Вычистив все, отец замер как зачарованный. В полумраке подвала инструменты тускло поблескивали, на них блестели капельки машинного масла, теплым и благородным был коричневый цвет ручек, ставших такими от долгого употребления.
— Бай Георгий, откуда у тебя это богатство?
Хениг сполз с дивана. Голова его была почти на уровне колен. Руки затряслись еще сильнее, когда он принялся ощупывать инструменты.
— Дал отец Йосиф, — ответил он, — когда я бил злати дете, как Виктор, отец подарил, чтоби я стал мастер.
— Твой отец тоже делал скрипки? — спросил я.
— Отец бил велики мастер. Скрипки делал. И виолончель. И бас. Его отец — дедо мой, не помнил злати име — тоже бил велики мастер.
Он с трудом взобрался опять на диван и лег спиной к нам.
Отец снова полез в ящик и достал оттуда лежавшие поверх толстого слоя стружек деревянные пластины, старательно завернутые в кусок шерстяной ткани.
— А это что? — спросил он, перекладывая их из одной руки в другую и постукивая по ним ногтем.
— Дерево для скрипки, — ответил старик не поворачиваясь. — То, что держит сейчас, клен, со Шпиндлерова мельница, из Бохемия. Это для ее нижни деки. Сто лет... Добро дерево. Слишал, какой тон дает? Слишал звук?
— Не слышу, — признался отец.
— Не слишал... то, что держит, дерево из Миттенвальд, для деки. Сам сушил, когда бил злати дете. Слишишь глас?
— Нет...
— Не слишал... заверни добро, положи обратно. Сохнет, собирает глас. Добро дерево, стари дерево.
Отец бережно завернул пластины в шерстяную тряпку, положил на стружки и поверх них — инструменты. Долго еще они лежали вот так в ящике.
Были каникулы, и большую часть времени я проводил у Георга Хенига, даже когда отец занят был на репетиции и у него не оставалось времени на буфет.
Весть о том, что он делает буфет, молнией облетела квартал и изменила наше социальное положение. Если прежде мы были бедными, как все, то тут мы вдруг превратились в изменников, гнилых интеллигентов, в отступников, выскочек и вообще временных жильцов.
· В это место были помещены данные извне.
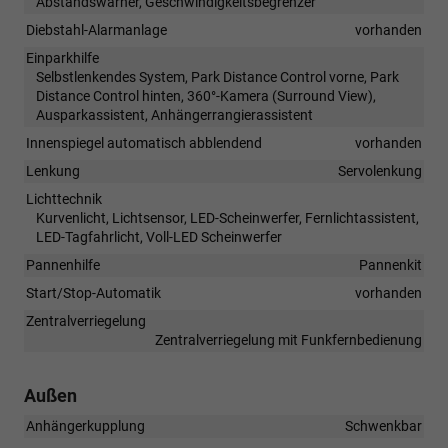
Abstandswarner, Geschwindigkeitsbegrenzer
Diebstahl-Alarmanlage
vorhanden
Einparkhilfe
Selbstlenkendes System, Park Distance Control vorne, Park
Distance Control hinten, 360°-Kamera (Surround View),
Ausparkassistent, Anhängerrangierassistent
Innenspiegel automatisch abblendend
vorhanden
Lenkung
Servolenkung
Lichttechnik
Kurvenlicht, Lichtsensor, LED-Scheinwerfer, Fernlichtassistent,
LED-Tagfahrlicht, Voll-LED Scheinwerfer
Pannenhilfe
Pannenkit
Start/Stop-Automatik
vorhanden
Zentralverriegelung
Zentralverriegelung mit Funkfernbedienung
Außen
Anhängerkupplung
Schwenkbar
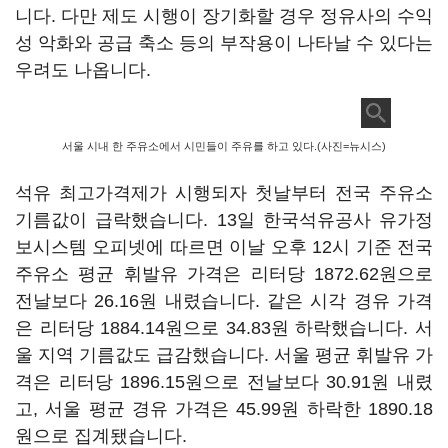
니다. 다만 제도 시행이 장기화할 경우 정유사의 수익
성 악화와 공급 축소 등의 부작용이 나타날 수 있다는
우려도 나옵니다.
서울 시내 한 주유소에서 시민들이 주유를 하고 있다.(사진=뉴시스)
석유 최고가격제가 시행되자 첫날부터 전국 주유소
기름값이 급락했습니다. 13일 한국석유공사 유가정
보시스템 오피넷에 따르면 이날 오후 12시 기준 전국
주유소 평균 휘발유 가격은 리터당 1872.62원으로
전날보다 26.16원 내렸습니다. 같은 시각 경유 가격
은 리터당 1884.14원으로 34.83원 하락했습니다. 서
울 지역 기름값도 급감했습니다. 서울 평균 휘발유 가
격은 리터당 1896.15원으로 전날보다 30.91원 내렸
고, 서울 평균 경유 가격은 45.99원 하락한 1890.18
원으로 집계됐습니다.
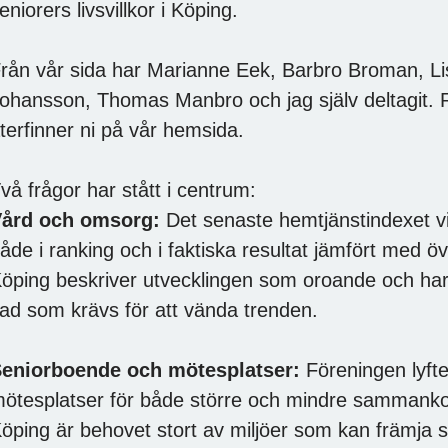
eniorers livsvillkor i Köping.
rån vår sida har Marianne Eek, Barbro Broman, Lis
ohansson, Thomas Manbro och jag själv deltagit. 
terfinner ni på vår hemsida.
vå frågor har stått i centrum:
ård och omsorg:
Det senaste hemtjänstindexet v
åde i ranking och i faktiska resultat jämfört med ö
öping beskriver utvecklingen som oroande och har 
ad som krävs för att vända trenden.
eniorboende och mötesplatser:
Föreningen lyfte
ötesplatser för både större och mindre sammanko
öping är behovet stort av miljöer som kan främja 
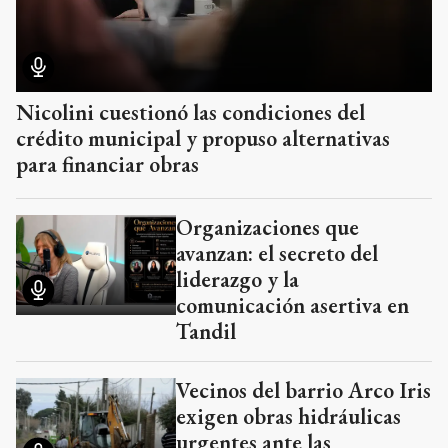
Nicolini cuestionó las condiciones del
crédito municipal y propuso alternativas
para financiar obras
Organizaciones que
avanzan: el secreto del
liderazgo y la
comunicación asertiva en
Tandil
Vecinos del barrio Arco Iris
exigen obras hidráulicas
urgentes ante las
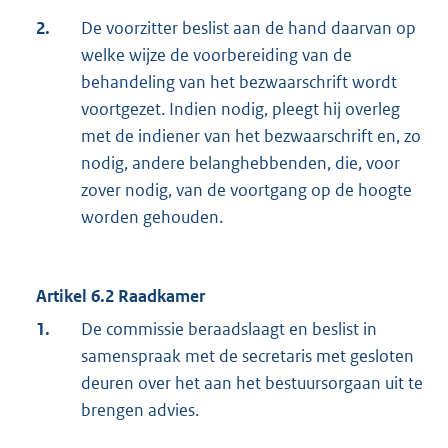
2.
De voorzitter beslist aan de hand daarvan op
welke wijze de voorbereiding van de
behandeling van het bezwaarschrift wordt
voortgezet. Indien nodig, pleegt hij overleg
met de indiener van het bezwaarschrift en, zo
nodig, andere belanghebbenden, die, voor
zover nodig, van de voortgang op de hoogte
worden gehouden.
Artikel 6.2 Raadkamer
1.
De commissie beraadslaagt en beslist in
samenspraak met de secretaris met gesloten
deuren over het aan het bestuursorgaan uit te
brengen advies.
Мои сверстники, и без того презиравшие меня за игру на скрипке, запрезирали меня еще больше.
Я не имел ничего против — эта полная отверженность соответствовала полюбившейся мне идее об абсолютной бедности. Мне нравилось быть бедным! Под влиянием книги Мало я хотел быть бедным, моим идеалом был бедный Реми. Я мечтал быть беднее и лучше его.
Иметь буфет в то время было почти то же, что построить трехэтажную дачу с бассейном в наши дни. Квартал был оскорблен и разочарован. Отец не занимал больше денег у Роленского. Походка его стала тверже и уверенней. Стоя в очереди, мать уже не была робкой и тихой, не пела в общем хоре бедных. Напротив — посылала маленькие отравленные стрелы в сердца соседок, сообщая им последние новости о буфете. Например, о левом ящике: с какими трудностями столкнулся ее муж, собирая левый ящик. И как он их преодолел. Что в нем будет лежать. И как замечательно он будет гармонировать с правым ящиком. Главная трудность, конечно, достать подходящую краску: они должны быть синими на общем белом фоне, в то время как муж настаивает, чтобы весь буфет был синий, а только два ящика белых — а каково их мнение? Она возвращалась домой, и легкая победоносная улыбка играла на ее лице, пока она вдевала нитку в иголку и складывала воротнички в стопку слева от машинки, иногда при этом она даже напевала.